O dólar cai, ameaçando perigosamente a indústria brasileira. A equipe econômica fica comprando dólares e aumentando as reservas, inutilmente. Por que não podemos seguir o exemplo da China?

Carlos Newton

O comentarista José Lyra indaga nossa opinião sobre a queda vertiginosa do dólar frente ao real. É claro que a queda da cotação do dólar tem problemas externos (a situação de crise da economia americana) e internos (a forma como a equipe econômica brasileira lida com isso). E realmente é espantoso o que está acontecendo na economia brasileira.

O Banco Central culpa a entrada líquida de dólares no País. O BC diz que esse fluxo financeiro é “composto por investimentos estrangeiros de longo prazo no setor produtivo e por captações de empresas brasileiras no exterior”, sem entrar em detalhes, quando seria fundamental saber que investimentos a longo prazo são esses. A alegação é muito intrigante, pois se sabe que essa entrada de dólares, em grande parte, não é para investimentos a longo prazo. Muito pelo contrário, são aplicações conhecidas como “hot money”, ou capital motel, sempre de curto prazo.

Muitas dessas aplicações são feitas na Bolsa de Valores. Em junho, por exemplo,os investidores estrangeiros lideraram a participação nos investimentos em ações, com 34,74%. Foi um mês ruim para a Bovespa, mesmo assim os estrangeiros estão lá, apostando na recuperação do índice, que nos últimos três pregões já subiu cerca de 4 por cento.

Com esse extraordinário volume de dólares ingressando na economia, o governo segue tentando intervir no mercado, para evitar que a cotação da moeda americana continue caindo em relação ao real, quem diria? E como resultado dessa política de intervenções, as reservas internacionais do BC continuam se elevando. Já perdi a conta. No início de março, lembro que havíamos passado de US$  310 bilhões em reservas. Isso é bom ou ruim?

As compras de dólares pelo BC no mercado à vista muitas vezes são maiores até do que o total de entrada de dólares e, como consequência, acabam se refletindo na posição cambial “vendida” dos bancos, quando apostam em mais valorizações do real frente ao dólar, no mercado futuro.

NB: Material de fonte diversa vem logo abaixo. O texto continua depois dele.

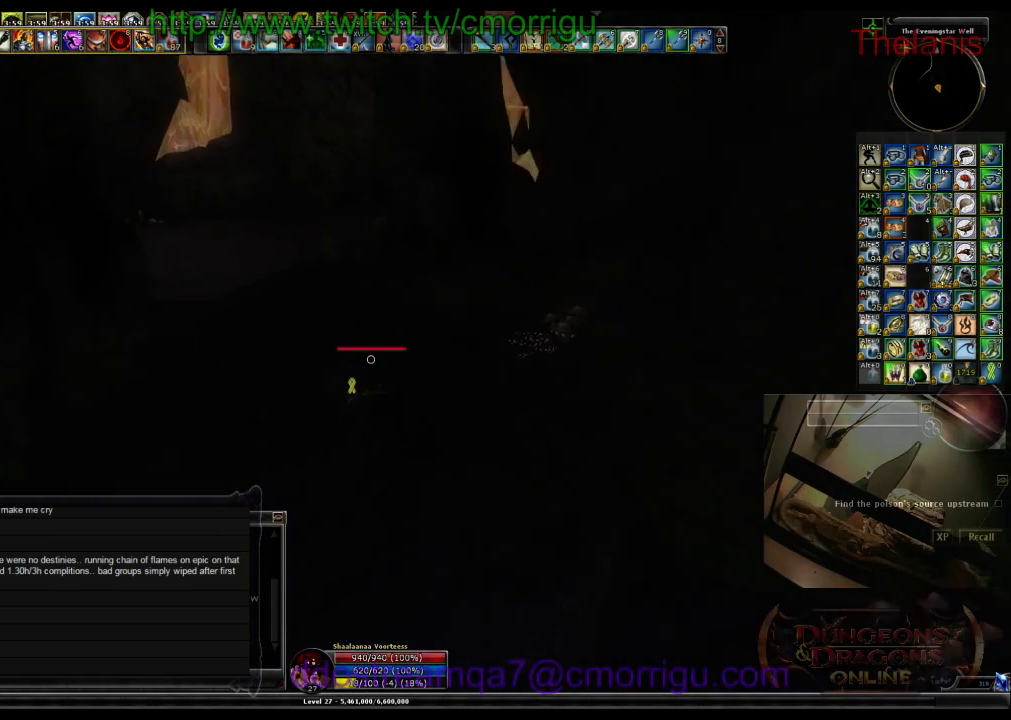
{"keys": ["w"], "events": []}
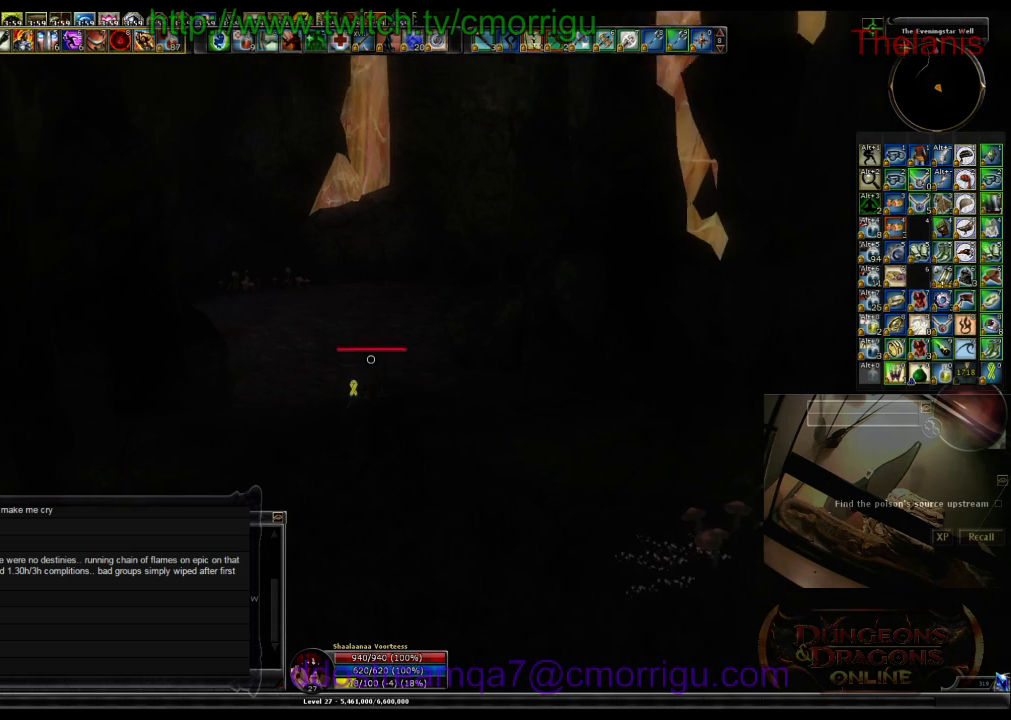
{"keys": ["w"], "events": []}
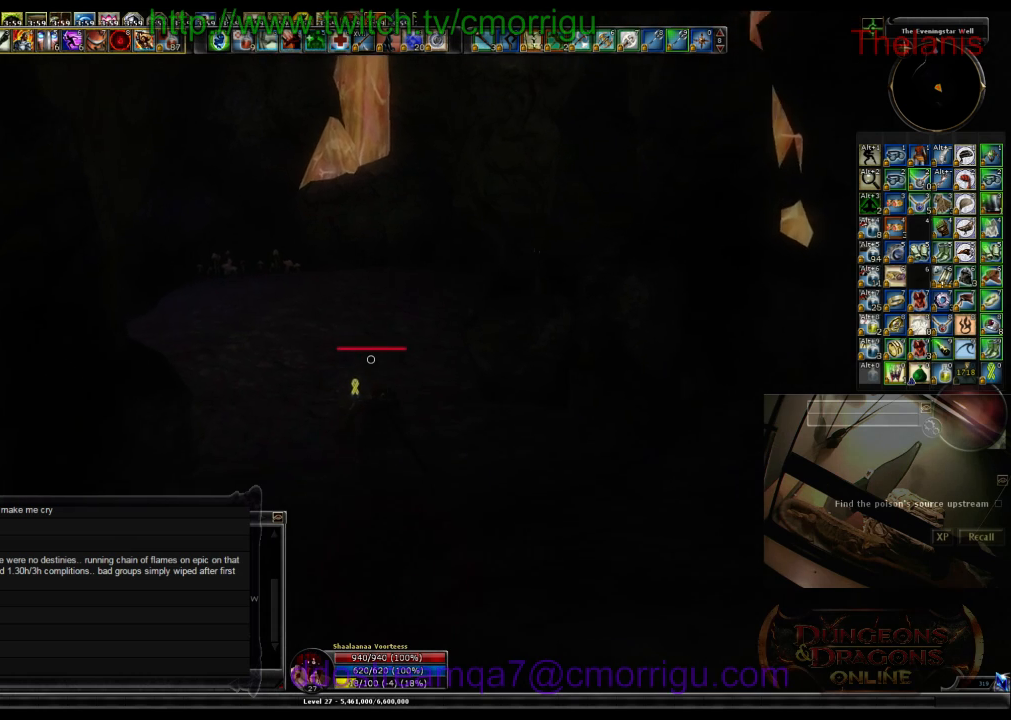
{"keys": ["w"], "events": []}
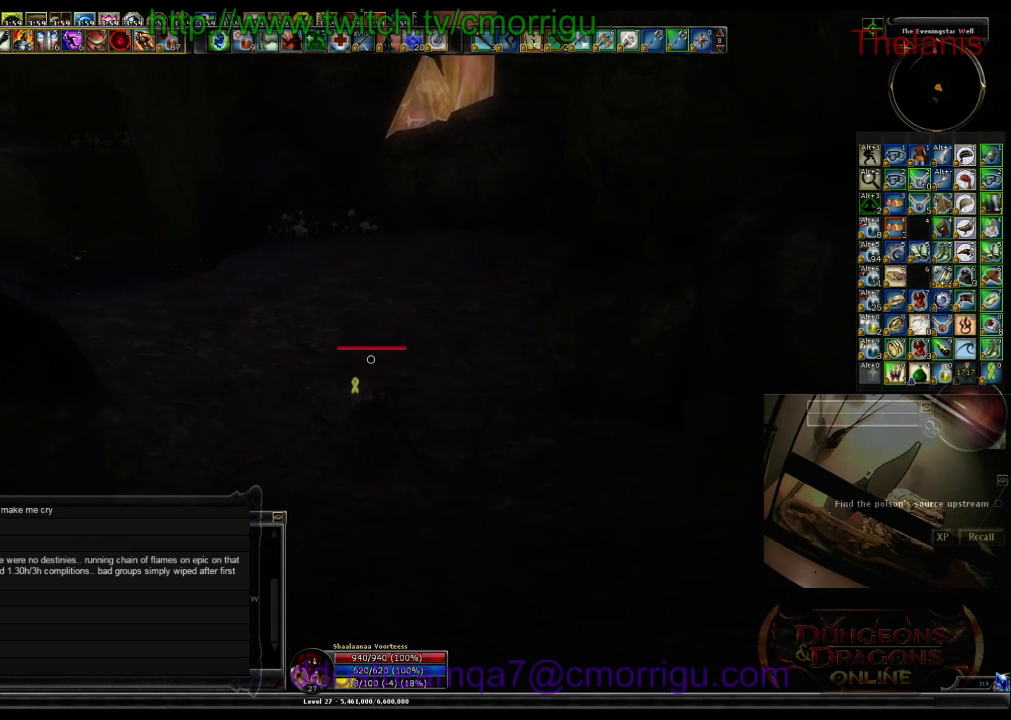
{"keys": ["w"], "events": []}
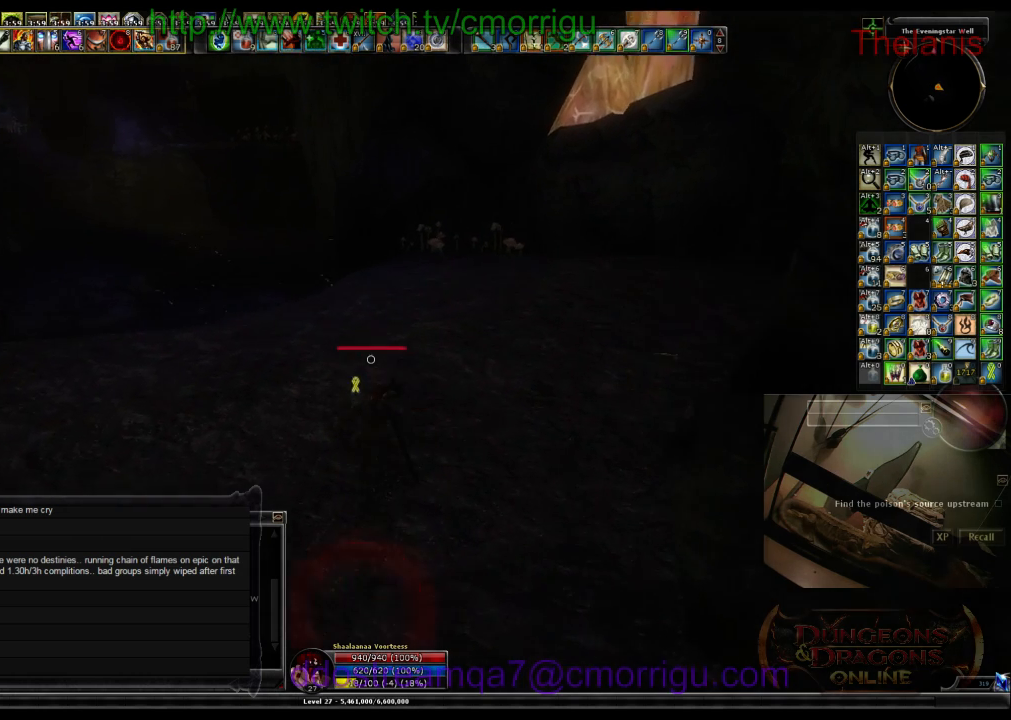
{"keys": ["w"], "events": []}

Traduzindo de novo: o Banco Central está adotando uma política suicida, porque cada vez que compra dólares, tem de emitir títulos da dívida interna em valores correspondentes, que pagam taxa Selic, ou seja, 12,25% de juros anuais. Com isso, a dívida interna aumenta na mesma proporção das reservas cambiais, mas como uma imensa diferença: as reservas rendem 2% ao ano, enquanto a dívida interna paga 12,25%. Isso é bom ou ruim? É um péssimo negócio.

E os bancos brasileiros, que no mercado futuro apostam na queda do dólar, fazem sucessivas captações no exterior em dólar, a juros baixíssimos, e investem e emprestam aqui em reais, com as mais elevadas taxas do mundo. Um excelente negócio. Por isso, estão lucrando como nunca.

A situação é cada vez mais crítica, porque a queda do dólar está provocando um fenômeno perigosíssimo – a desindustrialização. E o governo assiste inerte. Só há uma saída, a meu ver: a suspensão do câmbio flutuante, que é um dos orgulhos dos economistas do governo e está nos criando graves problemas.

O ideal é o câmbio flutuante, não há dúvida, mas nem sempre é possível. O Brasil já praticou uma política de câmbio fixo em várias oportunidades. Às vezes não há opção. Todos sabem que a China está indo muito bem economicamente, mas poucos lembram que lá o câmbio nunca foi flutuante. Quem sabe o que é bom para China não seria também bom para o Brasil, pelo menos durante um certo período?